• [What to do]: List each filesystem mount option named in the mailing-list message below, such as nodev.

Quoting David Krause (openbsd@davidkrause.com):
...
> Hmm, just realized I'm running named with nodev on /var.  Seems to be
> working fine, but dev/null is supposed to be there, so I'll have to
> investigate what effect this has on it.  You might want to loosen up the
> noexec,nosuid on /var.  This will break some ports when you try to
> install them.  Other than that, and I don't have noatime, my fstab is

I'm a HUGE fan of not executing things from /var.  For a TMP
dir (/usr/ports usage, etc), I define TMP_DIR to be another dir.

For chroot things, I have a small (<50MB) /JAIL partition that
contains the binaries that I need to chroot.  It's readonly.
I mount /JAIL/data/ for things that change (hmmm, like namedb).

I wouldn't advocate normalizing that into the install, but chroot
is of limited use (see a year of discussions on firewalls and fwtk
lists).  Chrooting into an important partition is more risky than
chrooting into a read only partition.

My rough rule (excepting /, too often) for the "tightest" configs:
If it's writable, its noexec,nodev,nosuid.
If it's readable, it can execute and such.

Scripts that are shoved in /tmp/ (ick) can be run via "sh /tmp/SCRIPT"
if need be.

As always with Unix, you use/need may vary.

• [Data extracts]:
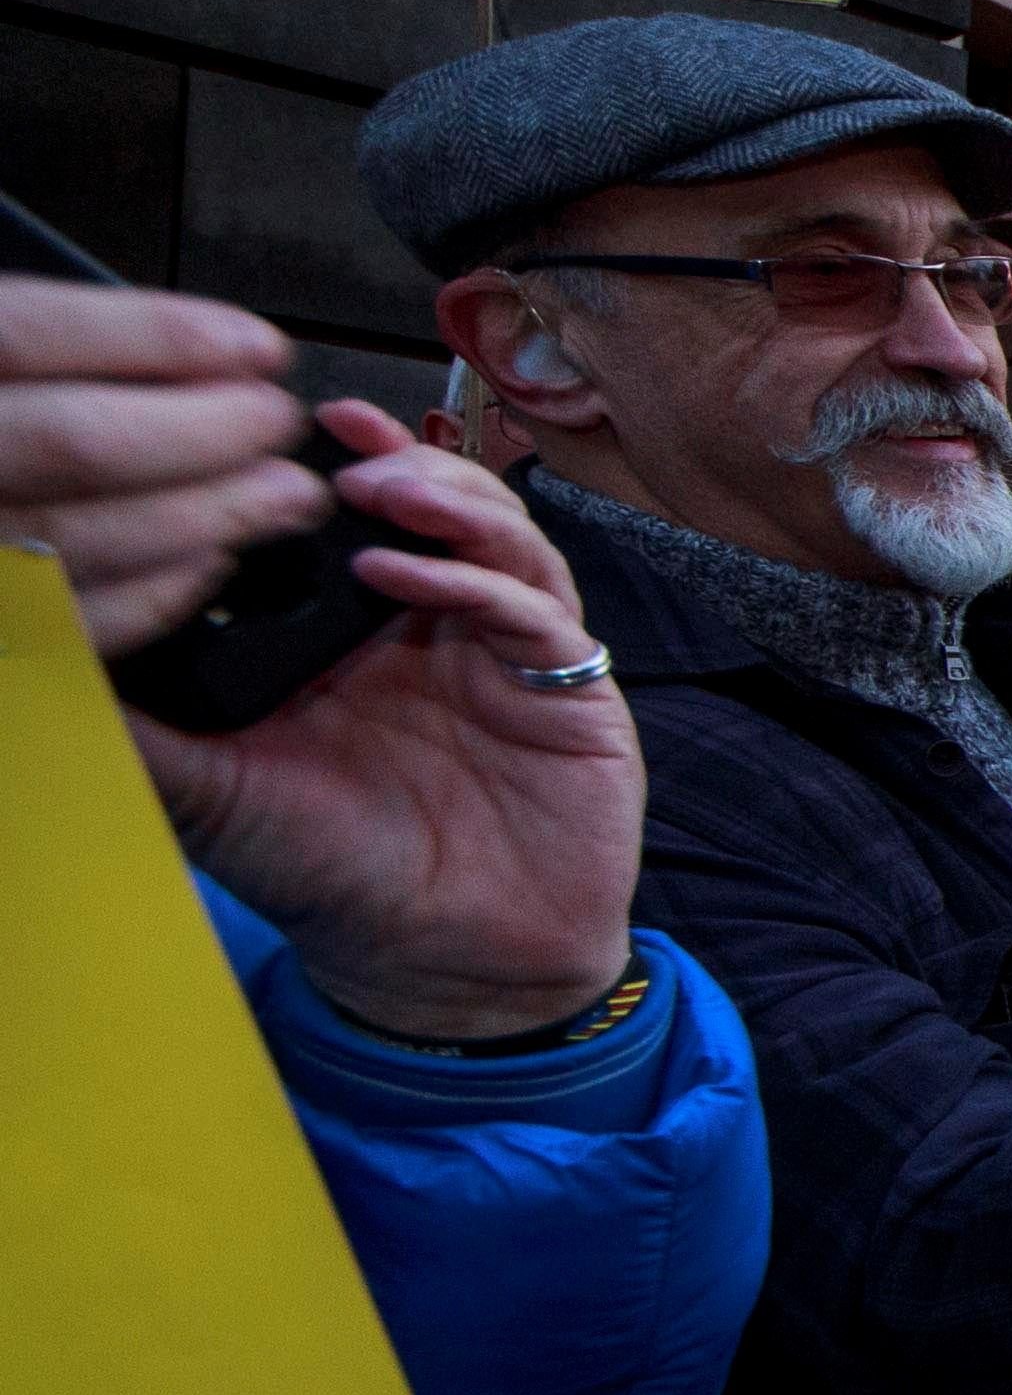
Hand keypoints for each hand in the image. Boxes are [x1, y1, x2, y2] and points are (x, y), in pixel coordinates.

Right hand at [0, 279, 325, 655]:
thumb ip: (33, 346)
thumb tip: (169, 345)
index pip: (25, 334)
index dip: (157, 336)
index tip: (257, 344)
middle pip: (78, 443)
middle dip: (208, 431)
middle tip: (278, 420)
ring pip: (82, 540)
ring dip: (209, 517)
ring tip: (285, 492)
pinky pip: (65, 627)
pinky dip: (151, 594)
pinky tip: (210, 563)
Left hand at [135, 400, 643, 1042]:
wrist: (453, 966)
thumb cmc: (340, 879)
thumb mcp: (219, 797)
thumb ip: (149, 731)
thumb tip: (60, 659)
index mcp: (352, 642)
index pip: (345, 526)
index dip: (316, 468)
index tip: (262, 429)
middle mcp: (433, 633)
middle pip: (432, 507)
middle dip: (391, 459)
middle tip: (334, 439)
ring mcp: (505, 653)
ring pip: (496, 537)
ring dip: (444, 501)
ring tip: (381, 488)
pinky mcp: (568, 687)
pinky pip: (535, 608)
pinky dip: (477, 580)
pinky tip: (412, 576)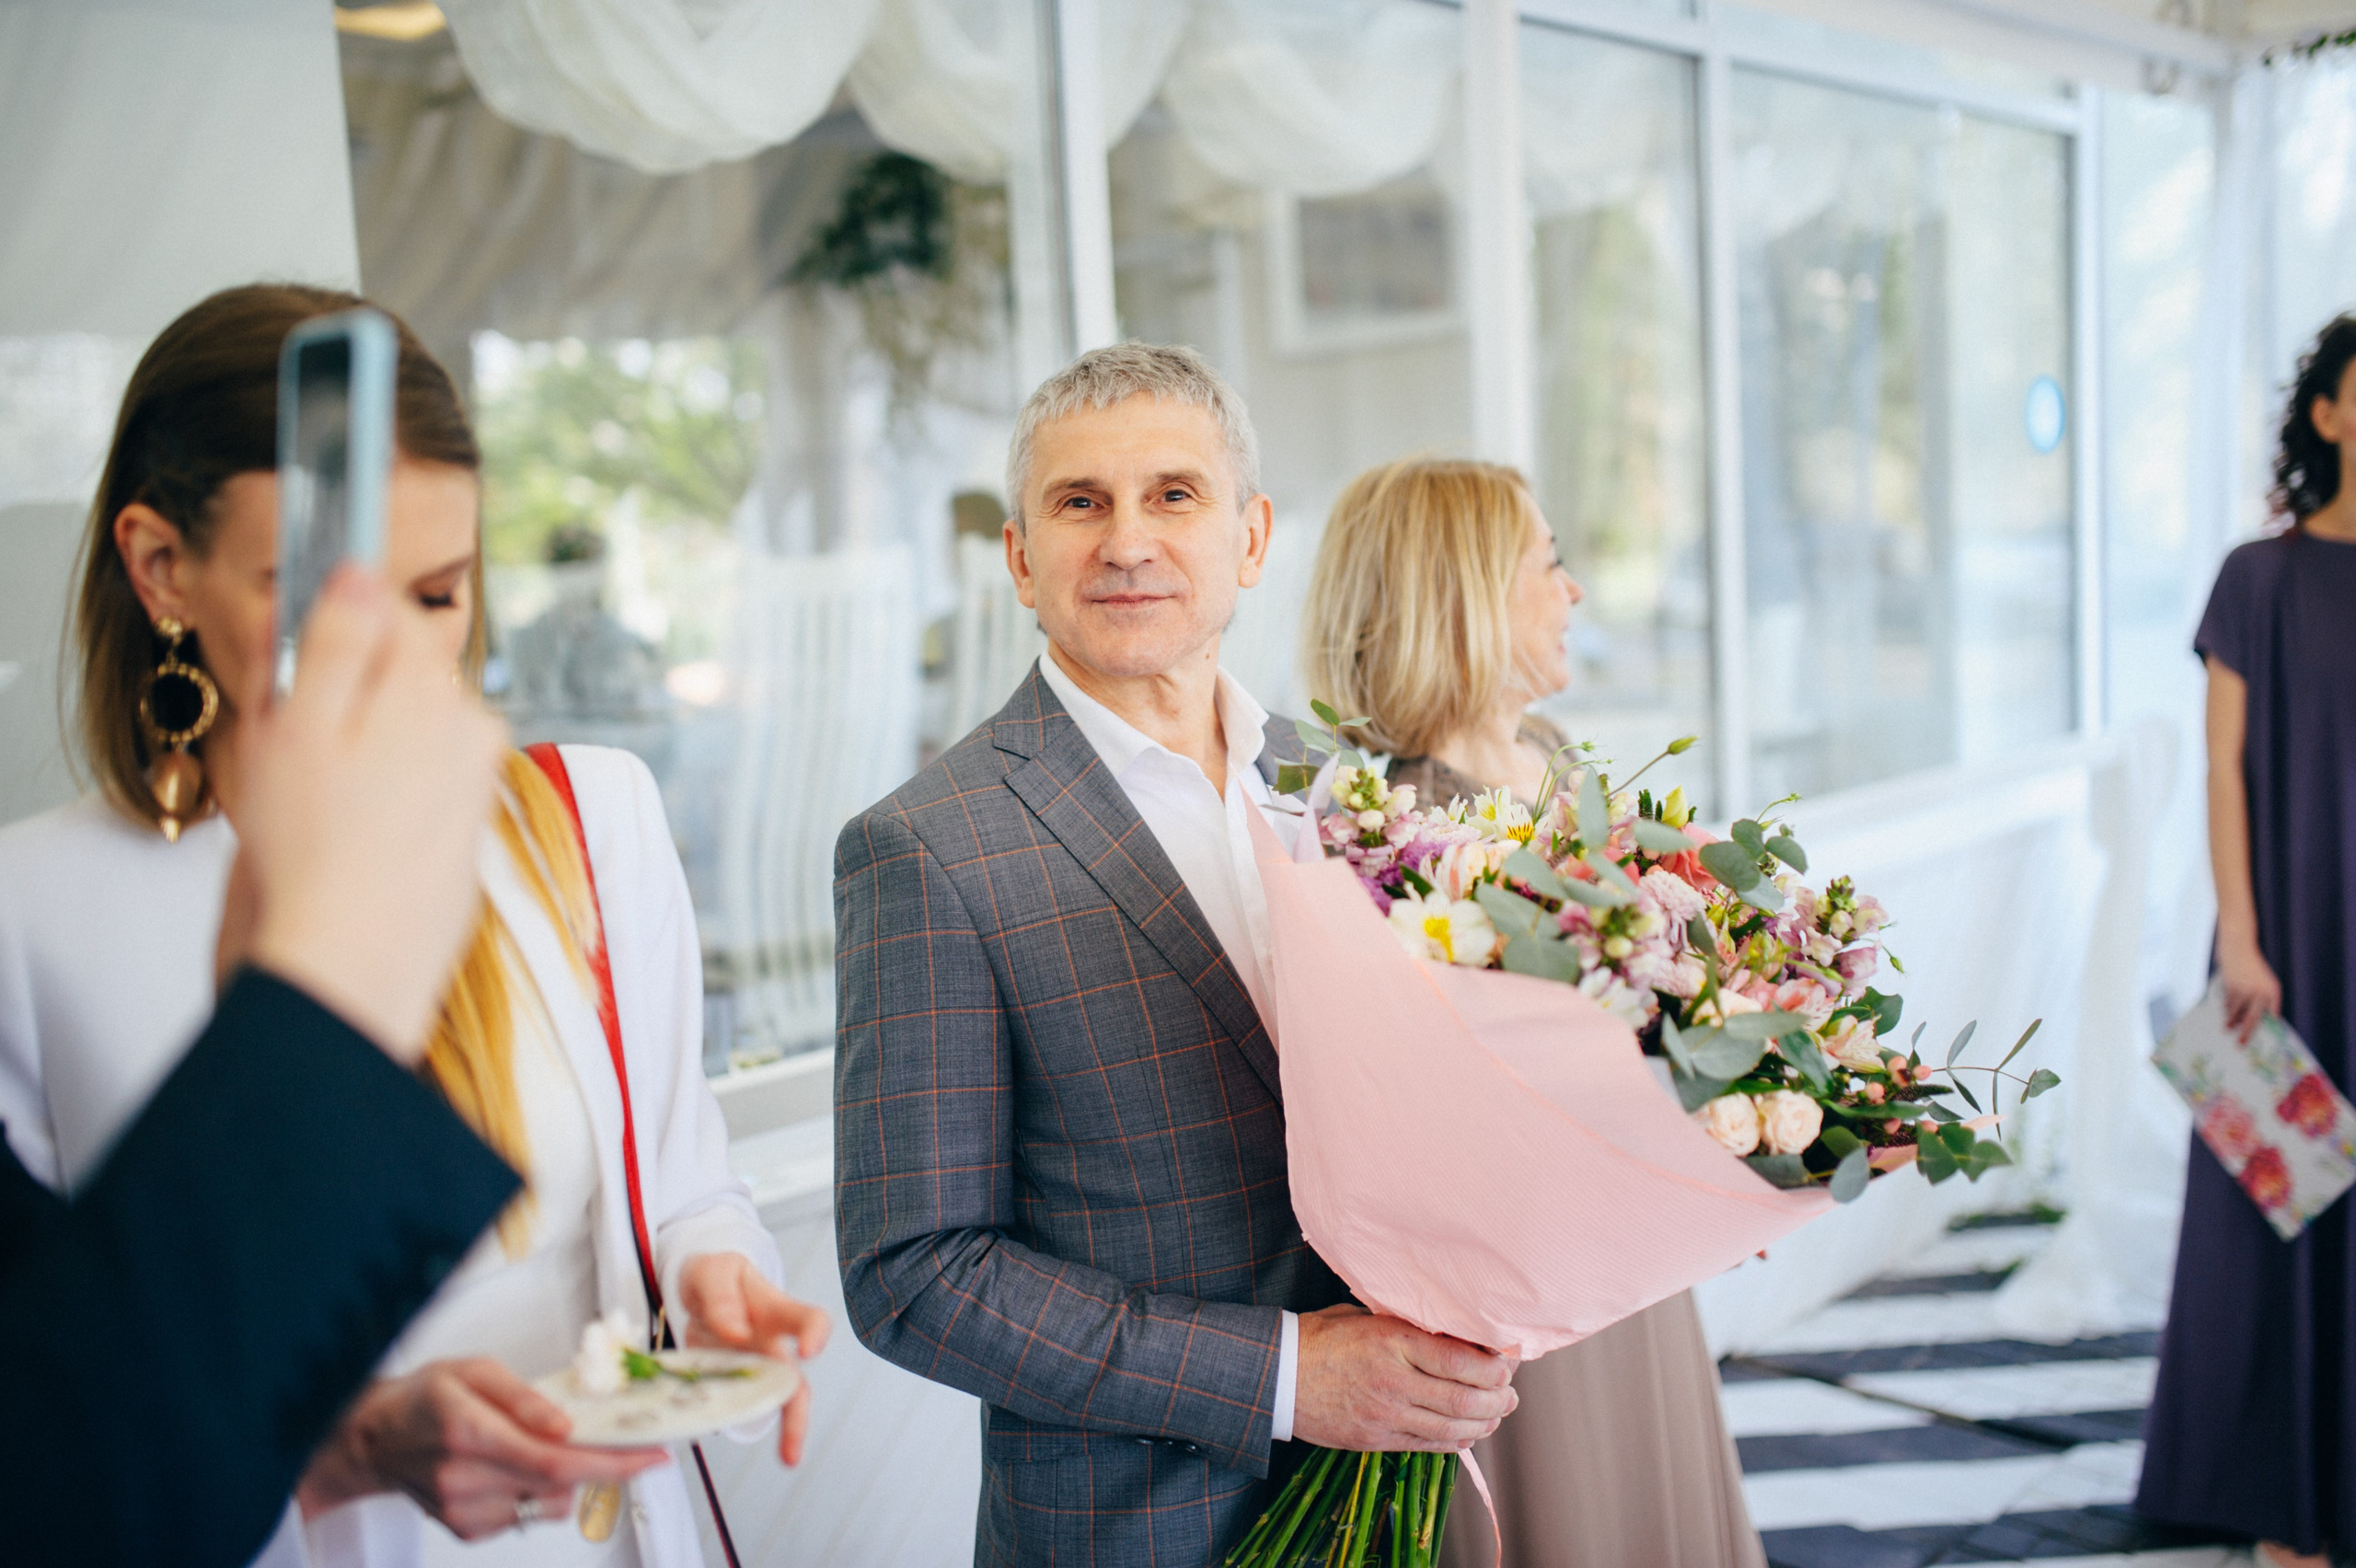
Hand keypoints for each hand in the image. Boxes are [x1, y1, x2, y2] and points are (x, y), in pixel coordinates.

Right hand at [225, 565, 506, 1061]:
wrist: (350, 963)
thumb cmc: (312, 850)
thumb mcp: (296, 723)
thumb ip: (335, 639)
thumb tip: (358, 575)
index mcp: (434, 690)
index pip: (393, 615)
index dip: (335, 632)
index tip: (296, 669)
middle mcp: (473, 728)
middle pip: (403, 677)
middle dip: (348, 699)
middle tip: (295, 753)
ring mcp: (479, 784)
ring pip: (410, 734)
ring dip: (366, 752)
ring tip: (317, 805)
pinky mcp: (471, 832)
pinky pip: (420, 788)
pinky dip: (385, 800)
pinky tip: (350, 837)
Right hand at [296, 1358, 665, 1536]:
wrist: (373, 1438)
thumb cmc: (425, 1397)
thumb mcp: (474, 1371)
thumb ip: (524, 1397)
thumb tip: (567, 1425)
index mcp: (468, 1432)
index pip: (553, 1459)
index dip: (611, 1462)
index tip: (652, 1457)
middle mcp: (464, 1478)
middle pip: (558, 1484)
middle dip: (600, 1464)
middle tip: (620, 1443)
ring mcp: (463, 1511)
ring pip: (548, 1503)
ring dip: (566, 1477)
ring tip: (542, 1446)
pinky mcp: (466, 1529)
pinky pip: (527, 1515)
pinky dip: (537, 1491)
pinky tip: (515, 1467)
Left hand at [678, 1252, 831, 1464]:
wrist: (697, 1288)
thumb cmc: (715, 1275)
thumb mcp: (712, 1271)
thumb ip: (721, 1295)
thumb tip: (736, 1334)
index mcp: (774, 1311)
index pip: (809, 1319)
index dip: (816, 1335)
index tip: (809, 1352)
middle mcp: (770, 1345)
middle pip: (796, 1383)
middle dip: (798, 1417)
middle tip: (793, 1452)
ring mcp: (751, 1367)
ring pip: (772, 1404)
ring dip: (781, 1433)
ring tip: (788, 1460)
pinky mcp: (728, 1382)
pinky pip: (732, 1407)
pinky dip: (726, 1424)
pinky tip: (716, 1435)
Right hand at [1290, 1304, 1517, 1452]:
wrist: (1276, 1376)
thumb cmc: (1322, 1338)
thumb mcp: (1366, 1316)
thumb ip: (1408, 1325)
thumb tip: (1455, 1332)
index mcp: (1392, 1341)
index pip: (1460, 1359)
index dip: (1494, 1367)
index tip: (1506, 1364)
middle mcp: (1393, 1380)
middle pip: (1464, 1398)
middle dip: (1498, 1400)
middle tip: (1511, 1395)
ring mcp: (1385, 1415)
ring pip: (1451, 1427)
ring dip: (1483, 1423)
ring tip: (1496, 1415)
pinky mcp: (1376, 1440)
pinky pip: (1428, 1444)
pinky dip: (1456, 1441)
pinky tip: (1469, 1433)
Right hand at [2219, 938, 2281, 1044]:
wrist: (2239, 949)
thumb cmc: (2256, 970)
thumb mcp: (2269, 983)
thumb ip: (2270, 1002)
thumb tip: (2269, 1020)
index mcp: (2270, 992)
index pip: (2267, 1016)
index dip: (2262, 1029)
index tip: (2259, 1042)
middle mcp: (2257, 992)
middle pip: (2249, 1018)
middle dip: (2244, 1033)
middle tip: (2240, 1044)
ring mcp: (2242, 990)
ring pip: (2235, 1012)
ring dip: (2231, 1020)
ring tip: (2227, 1028)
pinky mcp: (2229, 987)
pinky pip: (2227, 1003)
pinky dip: (2226, 1008)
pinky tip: (2226, 1008)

• [Your response]: nodev, noexec, nosuid, noatime